Since then, repeated efforts by Erie County and chestnut tree-loving groups to re-establish the chestnut tree have failed. Red oak and hemlock are now the dominant types of trees among the several dozen species in the park.
But the county has hatched a new plan this year to bring back American chestnuts.
The idea started when County Executive Mark Poloncarz looked at options to replace a tree in his own front yard. He saw ads for chestnut trees and wondered to himself how any of them could be available for landscaping if the blight killed them all. It turned out they were blight-resistant hybrid chestnut trees. The crossbred trees resemble American chestnut trees.
"I talked with our parks commissioner and said, 'Why don't we buy some of these?' " recalled Poloncarz, who plans to announce an effort to return chestnut trees to the park in his State of the County address on Thursday.
But it's not that simple. Ideally, park advocates want to reintroduce "pure" American chestnut trees to the park. Chestnut Ridge already has a stand of Chinese chestnut trees, which are blight-resistant, but have smoother-edged leaves and a more spread-out shape.
Meanwhile, the SUNY College of Environmental Science and Forestry has developed a new, genetically modified American chestnut tree that is 100 percent blight-resistant. American chestnut tree lovers believe it's only a matter of time before these tall, narrow-leaved beauties make a triumphant return to Chestnut Ridge.
The problem is, none of these "transgenic" chestnut trees are available for sale yet, said Erie County forester Shane Daley. They are still undergoing a government review process to ensure they are safe to introduce into the wild.
So in the meantime, Daley said, the plan is for the county to purchase and plant 50 regular American chestnut saplings this spring. These trees would have no protection against blight. But Daley said that with some careful planning and care, they should live long enough to become established and cross-pollinate with the genetically modified strains of American chestnut trees once those trees are available to the public.
The greater gene pool will help the transgenic chestnut trees survive and produce new generations of blight-resistant trees, he said.
This is no sure-fire plan.
According to county parks personnel and past published reports, a much larger group of chestnut trees, which were expected to have some blight resistance, were planted in the early 2000s but did not live.
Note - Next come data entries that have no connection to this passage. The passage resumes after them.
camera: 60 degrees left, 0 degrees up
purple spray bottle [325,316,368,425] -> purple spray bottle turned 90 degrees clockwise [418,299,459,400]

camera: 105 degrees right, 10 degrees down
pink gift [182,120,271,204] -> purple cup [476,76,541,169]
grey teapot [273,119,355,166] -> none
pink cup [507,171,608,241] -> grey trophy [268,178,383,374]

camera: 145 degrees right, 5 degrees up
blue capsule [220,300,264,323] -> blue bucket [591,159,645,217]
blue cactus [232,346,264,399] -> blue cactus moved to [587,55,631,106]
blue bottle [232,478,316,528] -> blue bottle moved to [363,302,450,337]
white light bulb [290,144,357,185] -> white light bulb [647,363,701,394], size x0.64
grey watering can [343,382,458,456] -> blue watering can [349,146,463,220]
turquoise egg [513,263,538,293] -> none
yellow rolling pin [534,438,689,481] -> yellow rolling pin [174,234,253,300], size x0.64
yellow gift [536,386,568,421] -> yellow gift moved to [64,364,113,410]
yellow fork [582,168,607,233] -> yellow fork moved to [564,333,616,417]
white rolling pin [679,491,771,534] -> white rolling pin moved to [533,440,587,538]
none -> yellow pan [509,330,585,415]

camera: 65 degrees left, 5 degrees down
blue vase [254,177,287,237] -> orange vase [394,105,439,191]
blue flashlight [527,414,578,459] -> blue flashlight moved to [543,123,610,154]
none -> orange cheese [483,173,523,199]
Several years ago, another effort was made to get chestnut trees started in planters, then transplanted in the park. Those trees didn't make it either.
Even hybrid chestnut trees currently touted as being blight resistant are not immune to the fungus, Daley said. Younger trees also aren't immune to hungry deer.
So the new game plan is to space out the 50 American chestnut trees, surround the sapling trunks with steel cages and spread the trees out across the park so that if one tree gets the blight, the fungus won't quickly spread to the others, Daley said.
This small experiment will not cost the county much – $110 for the saplings and a few hundred dollars more for supplies, he said.
The implication is, if these trees don't make it, they won't be a costly failure. And the potential benefit is worth the price.
County officials say they would like to plant the trees within sight of shelters and trails but protected from mowers.
Poloncarz said he hopes this experiment marks the beginning of a grander plan to bring American chestnuts back to Chestnut Ridge.
"When I'm 80 – I'm 50 now – I can see a full-grown chestnut tree and say, 'Hey, I remember when that was planted,'" he said.